It is interesting how Beatrice interacts within all three of Dante’s examinations.  In her exchange with Peter, she acknowledges that Peter already knows Dante’s knowledge on faith, hope, and love, but he should be made to articulate it for God’s glory:

And she: 'O everlasting light of that great man
with whom our Lord did leave the keys,
which He brought down from this astounding joy,

'test this man as you see fit on points,
both minor and essential, about the faith
by which you walked upon the sea.

'Whether his love is just, and just his hope and faith,
is not concealed from you because your sight
can reach the place where all things are revealed.

'But since this realm elects its citizens
by measure of true faith, it surely is his lot
to speak of it, that he may praise its glory.' (XXIV.34-45)

Peter’s questioning is capped off with a mini credo at the end of the canto (XXIV.130-147), but the last two tercets capture Dante’s exam answers in two wonderful metaphors.

The profound truth of God's own state of which I speak
is many times imprinted in my mind
by the true instructions of the Gospel.

'This is the beginning, this the living spark
that swells into a living flame
and shines within me like a star in heaven.' (142-147)
--
→ Task set:
A. Reproduce the part of the Dante passage that opens with the words containing "The profound truth" and closes with "in heaven.' (142-147)".
B. Answer these questions from the Dante passage:
(i) According to Beatrice, by what measure does this realm elect its citizens?
(ii) Which lines of the canto hold the mini credo that caps off Peter's questioning?
(iii) In the last tercet, what does the living flame shine like?
The records aren't needed for this work.

Images marked with keypoint coordinates
--
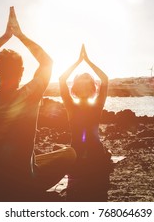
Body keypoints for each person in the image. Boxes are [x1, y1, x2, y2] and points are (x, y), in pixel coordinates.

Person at [0, 6, 75, 201]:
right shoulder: (29, 95)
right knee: (69, 154)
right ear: (21, 71)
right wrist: (20, 35)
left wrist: (5, 36)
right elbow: (47, 62)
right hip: (25, 185)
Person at [59, 45, 112, 201]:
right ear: (74, 88)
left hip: (95, 159)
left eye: (87, 84)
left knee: (97, 197)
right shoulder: (71, 105)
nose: (84, 87)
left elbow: (105, 80)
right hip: (77, 160)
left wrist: (87, 61)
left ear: (92, 88)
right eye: (81, 84)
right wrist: (79, 61)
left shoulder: (96, 104)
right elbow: (62, 80)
--
→ Numbered responses:
A.
The profound truth of God's own state of which I speak
is many times imprinted in my mind
by the true instructions of the Gospel.

'This is the beginning, this the living spark
that swells into a living flame
and shines within me like a star in heaven.' (142-147)

B.
(i) By measure of true faith.
(ii) XXIV.130-147.
(iii) A star in heaven.